**Task objective**
Set down a word-for-word copy of the data below, limited to the lines from the first through the line with "than physical keys.".

━━━━━ The records ━━━━━

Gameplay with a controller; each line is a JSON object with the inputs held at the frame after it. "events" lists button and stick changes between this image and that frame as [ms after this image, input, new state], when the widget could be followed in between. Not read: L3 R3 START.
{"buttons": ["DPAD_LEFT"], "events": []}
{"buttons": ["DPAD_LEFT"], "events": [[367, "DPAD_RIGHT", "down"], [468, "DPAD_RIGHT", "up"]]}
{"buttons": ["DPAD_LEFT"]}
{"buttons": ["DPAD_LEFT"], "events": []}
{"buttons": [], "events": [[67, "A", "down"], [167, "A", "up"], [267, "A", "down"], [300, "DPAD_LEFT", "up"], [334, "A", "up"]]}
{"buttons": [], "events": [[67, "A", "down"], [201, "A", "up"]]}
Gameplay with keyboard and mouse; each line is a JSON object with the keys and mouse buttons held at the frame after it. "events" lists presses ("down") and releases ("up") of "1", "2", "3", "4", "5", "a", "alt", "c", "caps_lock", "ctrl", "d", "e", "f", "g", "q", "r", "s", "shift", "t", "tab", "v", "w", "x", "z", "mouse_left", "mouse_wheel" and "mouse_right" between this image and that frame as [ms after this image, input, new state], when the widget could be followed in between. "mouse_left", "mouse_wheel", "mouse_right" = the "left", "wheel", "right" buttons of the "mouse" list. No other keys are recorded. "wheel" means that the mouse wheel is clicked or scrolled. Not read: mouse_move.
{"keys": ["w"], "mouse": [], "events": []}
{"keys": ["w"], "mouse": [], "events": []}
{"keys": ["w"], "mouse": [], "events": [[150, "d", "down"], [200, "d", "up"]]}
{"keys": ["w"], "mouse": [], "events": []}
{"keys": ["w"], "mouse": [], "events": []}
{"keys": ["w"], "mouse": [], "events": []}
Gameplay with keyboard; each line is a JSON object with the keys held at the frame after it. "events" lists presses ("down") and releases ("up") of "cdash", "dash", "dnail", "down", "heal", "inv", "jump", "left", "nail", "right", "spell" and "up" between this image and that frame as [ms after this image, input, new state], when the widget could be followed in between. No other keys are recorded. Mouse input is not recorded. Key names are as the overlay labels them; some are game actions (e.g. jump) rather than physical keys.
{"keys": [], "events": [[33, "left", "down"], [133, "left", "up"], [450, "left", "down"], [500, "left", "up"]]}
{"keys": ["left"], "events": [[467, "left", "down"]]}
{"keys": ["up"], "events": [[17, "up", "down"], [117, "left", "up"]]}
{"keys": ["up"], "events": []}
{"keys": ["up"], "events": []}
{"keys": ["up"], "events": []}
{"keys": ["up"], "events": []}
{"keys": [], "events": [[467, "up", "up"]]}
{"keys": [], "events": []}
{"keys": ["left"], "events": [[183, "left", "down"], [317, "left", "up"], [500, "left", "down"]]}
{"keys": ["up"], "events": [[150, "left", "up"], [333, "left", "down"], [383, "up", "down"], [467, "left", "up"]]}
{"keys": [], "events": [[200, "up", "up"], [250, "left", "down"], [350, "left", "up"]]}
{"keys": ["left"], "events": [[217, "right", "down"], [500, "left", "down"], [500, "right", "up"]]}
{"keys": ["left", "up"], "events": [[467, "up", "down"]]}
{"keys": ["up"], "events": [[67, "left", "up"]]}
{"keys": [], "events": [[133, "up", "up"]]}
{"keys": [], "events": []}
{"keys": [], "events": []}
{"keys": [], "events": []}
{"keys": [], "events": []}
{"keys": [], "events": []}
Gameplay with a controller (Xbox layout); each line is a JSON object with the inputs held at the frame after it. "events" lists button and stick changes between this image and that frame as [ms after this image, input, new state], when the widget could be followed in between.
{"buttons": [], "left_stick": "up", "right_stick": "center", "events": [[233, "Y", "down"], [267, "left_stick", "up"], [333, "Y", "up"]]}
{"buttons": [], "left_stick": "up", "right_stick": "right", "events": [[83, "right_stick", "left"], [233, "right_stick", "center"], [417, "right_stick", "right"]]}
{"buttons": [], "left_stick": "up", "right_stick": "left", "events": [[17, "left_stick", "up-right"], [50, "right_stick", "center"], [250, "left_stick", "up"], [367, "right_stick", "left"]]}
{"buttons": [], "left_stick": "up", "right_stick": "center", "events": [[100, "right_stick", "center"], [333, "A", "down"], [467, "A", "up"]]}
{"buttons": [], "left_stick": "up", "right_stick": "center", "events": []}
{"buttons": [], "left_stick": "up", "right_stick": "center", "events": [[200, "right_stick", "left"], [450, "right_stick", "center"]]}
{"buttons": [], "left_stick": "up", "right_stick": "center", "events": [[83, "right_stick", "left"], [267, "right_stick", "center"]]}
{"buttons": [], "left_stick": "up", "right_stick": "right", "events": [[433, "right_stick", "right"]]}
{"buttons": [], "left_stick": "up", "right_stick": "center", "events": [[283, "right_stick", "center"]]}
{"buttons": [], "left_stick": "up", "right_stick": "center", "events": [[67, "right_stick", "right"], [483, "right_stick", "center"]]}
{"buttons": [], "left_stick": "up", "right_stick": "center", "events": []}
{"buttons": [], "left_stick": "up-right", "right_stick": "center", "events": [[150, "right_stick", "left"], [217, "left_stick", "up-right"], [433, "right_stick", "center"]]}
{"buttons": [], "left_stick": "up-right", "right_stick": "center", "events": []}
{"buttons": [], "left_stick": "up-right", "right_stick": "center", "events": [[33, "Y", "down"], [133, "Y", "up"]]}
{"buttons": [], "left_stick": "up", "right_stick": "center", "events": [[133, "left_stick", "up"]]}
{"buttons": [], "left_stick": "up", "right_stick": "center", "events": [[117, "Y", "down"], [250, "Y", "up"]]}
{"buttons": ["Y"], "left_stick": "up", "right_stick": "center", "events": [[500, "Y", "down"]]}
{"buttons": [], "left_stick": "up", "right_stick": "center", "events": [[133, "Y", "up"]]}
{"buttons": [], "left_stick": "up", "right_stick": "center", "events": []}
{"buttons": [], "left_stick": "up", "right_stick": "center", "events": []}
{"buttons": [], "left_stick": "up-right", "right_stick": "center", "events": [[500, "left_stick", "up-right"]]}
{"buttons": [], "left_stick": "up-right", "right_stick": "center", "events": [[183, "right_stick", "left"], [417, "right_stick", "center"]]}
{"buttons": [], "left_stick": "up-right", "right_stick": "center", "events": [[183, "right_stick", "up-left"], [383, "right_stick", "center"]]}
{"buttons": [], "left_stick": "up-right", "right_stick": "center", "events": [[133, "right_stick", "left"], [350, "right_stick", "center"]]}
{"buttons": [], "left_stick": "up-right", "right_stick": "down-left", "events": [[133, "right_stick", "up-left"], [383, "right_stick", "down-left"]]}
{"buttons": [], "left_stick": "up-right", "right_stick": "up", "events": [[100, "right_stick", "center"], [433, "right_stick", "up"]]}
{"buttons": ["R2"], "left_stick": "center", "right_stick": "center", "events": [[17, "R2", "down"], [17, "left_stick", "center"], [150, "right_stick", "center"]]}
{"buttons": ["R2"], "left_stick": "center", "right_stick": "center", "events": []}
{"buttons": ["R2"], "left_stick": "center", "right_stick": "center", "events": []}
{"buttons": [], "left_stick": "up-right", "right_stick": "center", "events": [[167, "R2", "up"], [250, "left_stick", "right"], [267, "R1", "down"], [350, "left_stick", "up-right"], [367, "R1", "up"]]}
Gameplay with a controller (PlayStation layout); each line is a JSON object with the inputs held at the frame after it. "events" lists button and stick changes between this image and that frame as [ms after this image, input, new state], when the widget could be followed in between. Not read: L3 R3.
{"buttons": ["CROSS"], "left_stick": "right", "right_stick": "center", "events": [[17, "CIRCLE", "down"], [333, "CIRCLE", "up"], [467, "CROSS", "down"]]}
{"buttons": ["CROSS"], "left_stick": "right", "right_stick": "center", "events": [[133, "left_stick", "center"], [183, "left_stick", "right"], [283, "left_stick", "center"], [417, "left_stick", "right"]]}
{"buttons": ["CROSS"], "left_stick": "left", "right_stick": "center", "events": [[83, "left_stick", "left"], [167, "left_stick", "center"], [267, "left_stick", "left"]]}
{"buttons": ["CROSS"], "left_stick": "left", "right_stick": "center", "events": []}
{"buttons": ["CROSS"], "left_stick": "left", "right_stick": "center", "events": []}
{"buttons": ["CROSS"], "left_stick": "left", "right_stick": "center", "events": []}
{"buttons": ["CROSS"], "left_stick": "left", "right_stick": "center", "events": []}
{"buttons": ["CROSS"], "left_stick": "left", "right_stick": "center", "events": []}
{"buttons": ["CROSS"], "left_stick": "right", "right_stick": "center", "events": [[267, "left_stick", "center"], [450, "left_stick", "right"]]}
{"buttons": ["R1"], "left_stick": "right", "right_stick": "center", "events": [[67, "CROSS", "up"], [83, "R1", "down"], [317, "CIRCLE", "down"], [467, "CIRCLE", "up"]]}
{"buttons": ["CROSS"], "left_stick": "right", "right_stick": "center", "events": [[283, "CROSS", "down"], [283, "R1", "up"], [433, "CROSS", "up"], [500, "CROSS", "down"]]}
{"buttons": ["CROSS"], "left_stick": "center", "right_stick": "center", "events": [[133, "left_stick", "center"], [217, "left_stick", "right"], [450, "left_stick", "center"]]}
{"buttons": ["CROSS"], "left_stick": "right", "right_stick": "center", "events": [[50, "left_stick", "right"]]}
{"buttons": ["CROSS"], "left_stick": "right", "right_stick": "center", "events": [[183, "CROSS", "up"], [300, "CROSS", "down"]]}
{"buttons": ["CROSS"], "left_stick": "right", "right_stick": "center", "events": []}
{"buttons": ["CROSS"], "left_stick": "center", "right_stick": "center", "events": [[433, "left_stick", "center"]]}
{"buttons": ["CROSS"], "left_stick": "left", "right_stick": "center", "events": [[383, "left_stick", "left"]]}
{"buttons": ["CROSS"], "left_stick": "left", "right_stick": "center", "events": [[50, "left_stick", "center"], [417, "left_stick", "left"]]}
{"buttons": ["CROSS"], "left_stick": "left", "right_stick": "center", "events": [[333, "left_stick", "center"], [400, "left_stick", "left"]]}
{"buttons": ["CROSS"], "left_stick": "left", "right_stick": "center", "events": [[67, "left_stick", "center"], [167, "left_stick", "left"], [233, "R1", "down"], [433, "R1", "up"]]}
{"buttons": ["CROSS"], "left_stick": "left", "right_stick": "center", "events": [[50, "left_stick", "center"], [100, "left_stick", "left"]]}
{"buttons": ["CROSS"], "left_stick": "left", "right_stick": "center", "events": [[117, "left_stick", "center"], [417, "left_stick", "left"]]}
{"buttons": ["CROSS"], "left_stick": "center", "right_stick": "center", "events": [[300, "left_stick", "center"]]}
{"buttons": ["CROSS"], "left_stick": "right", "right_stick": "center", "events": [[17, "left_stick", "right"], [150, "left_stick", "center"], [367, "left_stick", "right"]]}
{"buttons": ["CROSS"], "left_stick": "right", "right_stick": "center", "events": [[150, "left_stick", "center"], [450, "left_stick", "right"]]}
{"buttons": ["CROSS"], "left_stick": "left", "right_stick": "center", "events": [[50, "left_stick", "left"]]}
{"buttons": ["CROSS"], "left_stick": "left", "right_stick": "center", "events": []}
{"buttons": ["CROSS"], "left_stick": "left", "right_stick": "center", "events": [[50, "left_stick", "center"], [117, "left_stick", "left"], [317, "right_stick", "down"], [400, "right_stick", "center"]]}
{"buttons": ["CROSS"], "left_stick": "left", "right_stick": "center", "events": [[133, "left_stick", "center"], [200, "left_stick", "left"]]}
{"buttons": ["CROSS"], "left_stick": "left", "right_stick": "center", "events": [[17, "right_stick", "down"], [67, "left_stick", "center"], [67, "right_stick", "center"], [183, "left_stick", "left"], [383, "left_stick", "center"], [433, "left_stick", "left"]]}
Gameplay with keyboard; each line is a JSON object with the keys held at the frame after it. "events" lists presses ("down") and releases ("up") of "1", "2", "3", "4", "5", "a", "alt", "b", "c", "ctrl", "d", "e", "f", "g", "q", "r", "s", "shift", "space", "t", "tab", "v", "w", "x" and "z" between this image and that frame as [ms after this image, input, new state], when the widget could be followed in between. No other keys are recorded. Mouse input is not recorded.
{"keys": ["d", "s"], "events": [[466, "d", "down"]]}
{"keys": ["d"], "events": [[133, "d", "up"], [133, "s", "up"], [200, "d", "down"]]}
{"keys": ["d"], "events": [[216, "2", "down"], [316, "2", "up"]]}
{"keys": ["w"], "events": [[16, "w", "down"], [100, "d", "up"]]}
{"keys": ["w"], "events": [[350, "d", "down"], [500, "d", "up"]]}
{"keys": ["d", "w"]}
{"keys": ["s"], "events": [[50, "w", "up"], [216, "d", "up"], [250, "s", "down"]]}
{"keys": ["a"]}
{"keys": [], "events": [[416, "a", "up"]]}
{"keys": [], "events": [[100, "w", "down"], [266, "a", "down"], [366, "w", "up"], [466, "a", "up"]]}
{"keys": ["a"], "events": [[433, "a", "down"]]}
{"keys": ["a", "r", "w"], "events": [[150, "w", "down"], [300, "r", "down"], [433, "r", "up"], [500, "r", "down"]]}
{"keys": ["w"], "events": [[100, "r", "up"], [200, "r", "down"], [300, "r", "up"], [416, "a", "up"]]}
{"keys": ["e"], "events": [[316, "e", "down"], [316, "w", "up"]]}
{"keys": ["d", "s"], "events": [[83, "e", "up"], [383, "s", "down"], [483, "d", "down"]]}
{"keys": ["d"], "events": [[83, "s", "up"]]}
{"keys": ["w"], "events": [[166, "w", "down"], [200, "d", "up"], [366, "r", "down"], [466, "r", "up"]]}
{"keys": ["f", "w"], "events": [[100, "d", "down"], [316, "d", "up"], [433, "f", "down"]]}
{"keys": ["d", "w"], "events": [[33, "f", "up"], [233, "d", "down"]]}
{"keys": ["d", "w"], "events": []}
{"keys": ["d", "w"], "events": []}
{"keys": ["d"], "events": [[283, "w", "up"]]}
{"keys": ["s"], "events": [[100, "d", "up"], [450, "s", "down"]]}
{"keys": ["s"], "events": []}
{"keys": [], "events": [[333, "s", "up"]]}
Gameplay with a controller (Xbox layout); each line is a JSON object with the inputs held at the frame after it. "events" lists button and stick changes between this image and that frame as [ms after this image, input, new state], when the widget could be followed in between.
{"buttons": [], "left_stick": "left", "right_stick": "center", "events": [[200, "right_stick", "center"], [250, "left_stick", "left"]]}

━━━━━

**Your solution**
Gameplay with a controller; each line is a JSON object with the inputs held at the frame after it. "events" lists button and stick changes between this image and that frame as [ms after this image, input, new state], when the widget could be followed in between. Not read: L3 R3 START.
{"buttons": ["DPAD_LEFT"], "events": []}
{"buttons": ["DPAD_LEFT"], "events": [[367, "DPAD_RIGHT", "down"], [468, "DPAD_RIGHT", "up"]]}
{"buttons": ["DPAD_LEFT"]}
{"buttons": ["DPAD_LEFT"], "events": []}
{"buttons": [], "events": [[67, "A", "down"], [167, "A", "up"], [267, "A", "down"], [300, "DPAD_LEFT", "up"], [334, "A", "up"]]}
{"buttons": [], "events": [[67, "A", "down"], [201, "A", "up"]]}
Gameplay with keyboard and mouse; each line is a JSON object with the keys and mouse buttons held at the frame after it. "events" lists presses ("down") and releases ("up") of "1", "2", "3", "4", "5", "a", "alt", "c", "caps_lock", "ctrl", "d", "e", "f", "g", "q", "r", "s", "shift", "t", "tab", "v", "w", "x", "z", "mouse_left", "mouse_wheel" and "mouse_right" between this image and that frame as [ms after this image, input, new state], when the widget could be followed in between. "mouse_left", "mouse_wheel", "mouse_right" = the "left", "wheel", "right" buttons of the "mouse" list. No other keys are recorded. "wheel" means that the mouse wheel is clicked or scrolled. Not read: mouse_move.
{"keys": ["w"], "mouse": [], "events": []}
{"keys": ["w"], "mouse": [], "events": []}
{"keys": ["w"], "mouse": [], "events": [[150, "d", "down"], [200, "d", "up"]]}
{"keys": ["w"], "mouse": [], "events": []}
{"keys": ["w"], "mouse": [], "events": []}
{"keys": ["w"], "mouse": [], "events": []}
Gameplay with keyboard; each line is a JSON object with the keys held at the frame after it. "events" lists presses ("down") and releases ("up") of "cdash", "dash", "dnail", "down", "heal", "inv", "jump", "left", "nail", "right", "spell" and "up" between this image and that frame as [ms after this image, input, new state], when the widget could be followed in between. No other keys are recorded. Mouse input is not recorded. Key names are as the overlay labels them; some are game actions (e.g. jump) rather than physical keys.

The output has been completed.